Brown v. Illinois: Miranda warnings do not automatically purge the taint of an unlawful arrest; courts must consider factors like temporal proximity, intervening circumstances, and purpose and flagrancy of the police misconduct to determine attenuation.

New York v. Harris: A statement made outside the home after a warrantless but probable-cause-supported arrest inside the home is admissible under the Fourth Amendment, even though the arrest itself violated Payton v. New York.

Utah v. Strieff: Discovery of a valid arrest warrant during an unlawful investigatory stop attenuates the connection between the illegal stop and the discovery of evidence, making the evidence admissible.

Murray v. U.S.: Under the independent source doctrine, evidence initially discovered during or as a result of an unlawful search may still be admissible if it is later obtained independently by lawful means.

Nix v. Williams: Under the inevitable discovery doctrine, illegally obtained evidence is admissible if the prosecution can show by a preponderance of the evidence that the information would have been inevitably discovered through lawful means.

Hudson v.
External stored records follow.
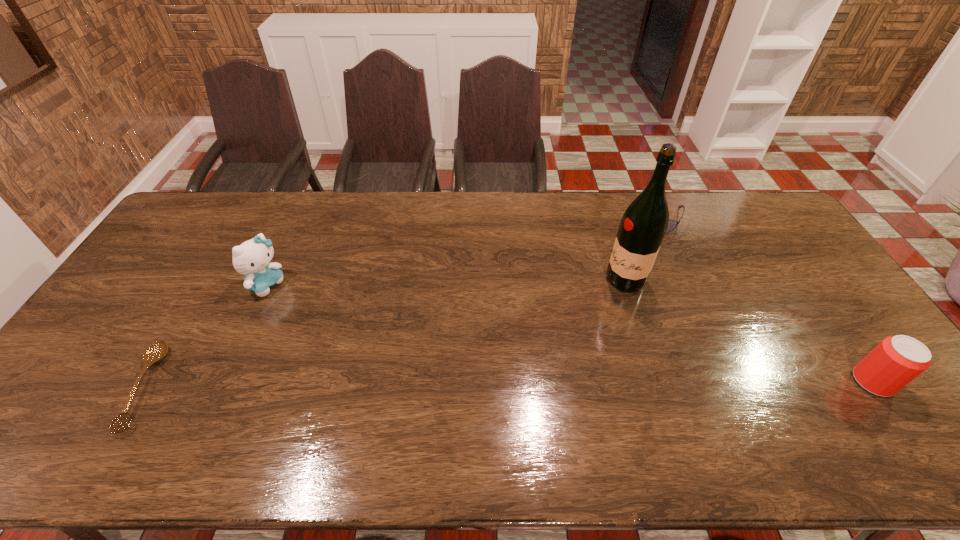
Identify the location of ladle. (158, 350).

This screenshot has height=540, width=960. I want to click on the shortest object, so click(158, 350).

This screenshot has width=960, height=540. I want to click on the rightmost object, so click(x=896, y=361).

Find the location of a particular element. beer can is located at coordinates (896, 361).

At what (x,y) coordinates should I click in order to perform the action: click on the tallest object. Please return your answer as a coordinate pair (x, y). This screenshot has height=540, width=960. Looking at the image, I should click on (643, 226).

Find the location of `liquor`. liquor is located at coordinates (643, 226).

Identify the location of the second object from left to right. The height and width of the screenshot is (540, 960). (252, 257).

Locate an element on the screen. Image resolution: width=960 pixels, height=540 pixels. the fourth shortest object is located at coordinates (252, 257).

The height and width of the screenshot is (540, 960). What are the coordinates of `the fourth tallest object` in the screenshot? It's located at (672, 224).

Identify the location of the fourth object from left to right. Image resolution: width=960 pixels, height=540 pixels. coord(672,224).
Michigan: A violation of the knock-and-announce rule does not require suppression of the evidence found during the search; exclusion is not a remedy for every Fourth Amendment violation.

Attenuation and Doctrines

Attenuation factors: Evidence obtained after illegal police actions can be admitted if the connection to the illegality is sufficiently remote.

  1. Temporal proximity between illegality and evidence discovery.
  2. Presence of intervening circumstances.
  3. Purpose and flagrancy of police misconduct.

Lay terms:

  1. Time elapsed.
  2. Intervening events.
  3. Purpose of the misconduct.

Inevitable Discovery Doctrine: Permits the admission of unlawfully obtained evidence if the prosecution proves that the evidence would have been discovered inevitably by lawful procedures.

Independent Source Doctrine: Permits the admission of evidence discovered during an unlawful search if it is later obtained independently through a valid warrant that is not influenced by the initial illegal search.